─── Source data ───
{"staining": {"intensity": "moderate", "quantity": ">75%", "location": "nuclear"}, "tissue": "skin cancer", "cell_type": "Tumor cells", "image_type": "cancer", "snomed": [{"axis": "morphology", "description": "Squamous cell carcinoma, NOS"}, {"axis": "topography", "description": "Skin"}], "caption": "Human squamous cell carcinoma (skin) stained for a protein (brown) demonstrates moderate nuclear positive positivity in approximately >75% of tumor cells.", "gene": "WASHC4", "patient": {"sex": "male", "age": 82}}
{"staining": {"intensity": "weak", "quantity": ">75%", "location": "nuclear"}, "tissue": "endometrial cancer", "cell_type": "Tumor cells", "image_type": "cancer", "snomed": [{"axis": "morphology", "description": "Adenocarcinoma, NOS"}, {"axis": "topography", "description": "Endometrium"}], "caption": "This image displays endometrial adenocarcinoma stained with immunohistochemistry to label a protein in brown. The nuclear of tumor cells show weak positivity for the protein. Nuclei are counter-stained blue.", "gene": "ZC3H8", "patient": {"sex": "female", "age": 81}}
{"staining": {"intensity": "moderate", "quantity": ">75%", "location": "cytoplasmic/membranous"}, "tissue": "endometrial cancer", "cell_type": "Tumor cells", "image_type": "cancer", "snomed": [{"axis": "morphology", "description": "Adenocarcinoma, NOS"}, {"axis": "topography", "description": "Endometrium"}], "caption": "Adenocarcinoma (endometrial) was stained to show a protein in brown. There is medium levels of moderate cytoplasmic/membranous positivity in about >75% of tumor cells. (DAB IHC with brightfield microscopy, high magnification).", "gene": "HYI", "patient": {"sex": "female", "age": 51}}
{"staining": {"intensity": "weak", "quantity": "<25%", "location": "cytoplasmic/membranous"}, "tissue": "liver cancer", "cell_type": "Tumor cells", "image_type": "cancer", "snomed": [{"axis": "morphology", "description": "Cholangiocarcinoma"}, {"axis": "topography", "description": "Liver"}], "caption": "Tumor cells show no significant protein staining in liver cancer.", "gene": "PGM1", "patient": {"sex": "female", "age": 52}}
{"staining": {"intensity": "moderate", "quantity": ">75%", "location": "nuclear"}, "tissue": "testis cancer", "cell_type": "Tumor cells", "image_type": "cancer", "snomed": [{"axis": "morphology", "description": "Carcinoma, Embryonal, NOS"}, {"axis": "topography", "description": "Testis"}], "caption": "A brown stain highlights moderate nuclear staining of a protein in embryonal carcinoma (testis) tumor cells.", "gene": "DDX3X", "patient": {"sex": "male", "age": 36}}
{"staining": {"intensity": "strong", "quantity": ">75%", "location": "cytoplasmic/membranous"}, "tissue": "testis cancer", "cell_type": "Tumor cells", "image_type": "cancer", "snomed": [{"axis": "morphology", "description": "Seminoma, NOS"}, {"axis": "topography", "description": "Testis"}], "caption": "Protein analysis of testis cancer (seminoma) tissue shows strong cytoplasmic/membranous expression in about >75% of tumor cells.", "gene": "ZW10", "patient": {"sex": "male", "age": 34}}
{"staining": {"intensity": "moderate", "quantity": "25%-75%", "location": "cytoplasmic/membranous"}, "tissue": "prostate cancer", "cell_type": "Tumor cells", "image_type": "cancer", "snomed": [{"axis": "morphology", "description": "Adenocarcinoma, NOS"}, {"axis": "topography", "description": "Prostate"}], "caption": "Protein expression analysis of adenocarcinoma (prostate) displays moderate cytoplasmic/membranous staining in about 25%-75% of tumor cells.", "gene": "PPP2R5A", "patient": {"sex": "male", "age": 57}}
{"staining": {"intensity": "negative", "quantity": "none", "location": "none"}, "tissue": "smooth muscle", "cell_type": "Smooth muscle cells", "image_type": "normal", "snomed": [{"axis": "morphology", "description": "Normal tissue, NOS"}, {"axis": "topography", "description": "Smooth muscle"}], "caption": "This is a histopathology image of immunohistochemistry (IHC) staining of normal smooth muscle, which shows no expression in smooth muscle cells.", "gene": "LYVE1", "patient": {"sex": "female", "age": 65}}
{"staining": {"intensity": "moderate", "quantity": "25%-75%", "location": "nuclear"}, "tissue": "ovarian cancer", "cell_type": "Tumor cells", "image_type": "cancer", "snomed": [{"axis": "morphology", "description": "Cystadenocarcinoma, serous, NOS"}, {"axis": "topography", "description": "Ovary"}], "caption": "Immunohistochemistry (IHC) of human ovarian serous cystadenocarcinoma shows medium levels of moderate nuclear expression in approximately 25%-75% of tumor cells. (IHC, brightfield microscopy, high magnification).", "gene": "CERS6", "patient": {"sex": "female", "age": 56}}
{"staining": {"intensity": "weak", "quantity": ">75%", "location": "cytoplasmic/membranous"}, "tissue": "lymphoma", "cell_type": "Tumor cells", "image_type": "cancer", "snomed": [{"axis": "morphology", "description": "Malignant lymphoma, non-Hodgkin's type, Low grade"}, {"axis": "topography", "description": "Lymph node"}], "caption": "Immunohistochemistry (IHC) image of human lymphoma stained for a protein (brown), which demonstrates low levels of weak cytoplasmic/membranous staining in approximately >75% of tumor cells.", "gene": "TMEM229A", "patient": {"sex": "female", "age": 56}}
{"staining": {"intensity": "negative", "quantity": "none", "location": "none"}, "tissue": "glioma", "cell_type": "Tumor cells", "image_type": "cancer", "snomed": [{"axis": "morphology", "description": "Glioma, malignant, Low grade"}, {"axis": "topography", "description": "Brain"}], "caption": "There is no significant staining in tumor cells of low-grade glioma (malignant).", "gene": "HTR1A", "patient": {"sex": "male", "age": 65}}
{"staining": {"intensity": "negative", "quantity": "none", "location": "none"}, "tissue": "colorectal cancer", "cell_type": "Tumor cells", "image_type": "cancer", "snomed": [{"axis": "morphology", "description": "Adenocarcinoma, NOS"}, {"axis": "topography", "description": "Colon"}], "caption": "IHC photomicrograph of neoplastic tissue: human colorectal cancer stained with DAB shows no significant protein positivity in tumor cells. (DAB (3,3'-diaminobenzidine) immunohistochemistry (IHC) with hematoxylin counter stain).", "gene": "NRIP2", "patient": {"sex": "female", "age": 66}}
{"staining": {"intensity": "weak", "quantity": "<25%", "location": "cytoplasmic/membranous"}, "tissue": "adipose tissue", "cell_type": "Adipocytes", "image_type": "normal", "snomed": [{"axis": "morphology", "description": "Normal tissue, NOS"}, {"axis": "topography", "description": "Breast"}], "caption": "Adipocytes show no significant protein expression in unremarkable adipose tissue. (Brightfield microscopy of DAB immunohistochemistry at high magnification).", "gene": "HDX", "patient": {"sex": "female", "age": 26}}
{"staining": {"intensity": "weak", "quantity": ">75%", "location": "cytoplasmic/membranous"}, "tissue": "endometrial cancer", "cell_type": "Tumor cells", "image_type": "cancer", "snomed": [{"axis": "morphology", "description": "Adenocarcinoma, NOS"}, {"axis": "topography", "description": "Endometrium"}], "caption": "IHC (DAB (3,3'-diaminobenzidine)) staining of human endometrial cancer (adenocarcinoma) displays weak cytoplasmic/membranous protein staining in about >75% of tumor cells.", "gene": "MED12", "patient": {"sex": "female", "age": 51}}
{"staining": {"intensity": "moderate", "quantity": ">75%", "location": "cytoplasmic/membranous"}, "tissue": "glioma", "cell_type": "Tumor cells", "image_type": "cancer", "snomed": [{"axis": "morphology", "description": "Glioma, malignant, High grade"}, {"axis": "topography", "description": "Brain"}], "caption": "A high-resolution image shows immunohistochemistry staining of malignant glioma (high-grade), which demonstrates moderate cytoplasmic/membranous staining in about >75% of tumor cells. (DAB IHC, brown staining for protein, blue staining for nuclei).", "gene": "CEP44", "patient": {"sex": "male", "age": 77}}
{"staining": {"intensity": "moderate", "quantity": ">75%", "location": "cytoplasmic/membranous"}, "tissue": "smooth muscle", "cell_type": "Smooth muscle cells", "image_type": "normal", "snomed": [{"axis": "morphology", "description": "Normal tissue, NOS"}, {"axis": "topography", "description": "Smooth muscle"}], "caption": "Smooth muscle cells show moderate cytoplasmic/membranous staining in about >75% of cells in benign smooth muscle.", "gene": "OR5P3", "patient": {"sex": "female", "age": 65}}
───
# Exercise details:
The range runs from the line with "expression analysis of" up to and including the line with "is a histopathology" in the listing above; please write out exactly those lines and nothing more.

# Result for this task:
{"staining": {"intensity": "moderate", "quantity": "25%-75%", "location": "cytoplasmic/membranous"}, "tissue": "prostate cancer", "cell_type": "Tumor cells", "image_type": "cancer", "snomed": [{"axis": "morphology", "description": "Adenocarcinoma, NOS"}, {"axis": "topography", "description": "Prostate"}], "caption": "Protein expression analysis of adenocarcinoma (prostate) displays moderate cytoplasmic/membranous staining in about 25%-75% of tumor cells.", "gene": "PPP2R5A", "patient": {"sex": "male", "age": 57}}
{"staining": {"intensity": "negative", "quantity": "none", "location": "none"}, "tissue": "smooth muscle", "cell_type": "Smooth muscle cells", "image_type": "normal", "snomed": [{"axis": "morphology", "description": "Normal tissue, NOS"}, {"axis": "topography", "description": "Smooth muscle"}], "caption": "This is a histopathology image of immunohistochemistry (IHC) staining of normal smooth muscle, which shows no expression in smooth muscle cells.", "gene": "LYVE1", "patient": {"sex": "female", "age": 65}}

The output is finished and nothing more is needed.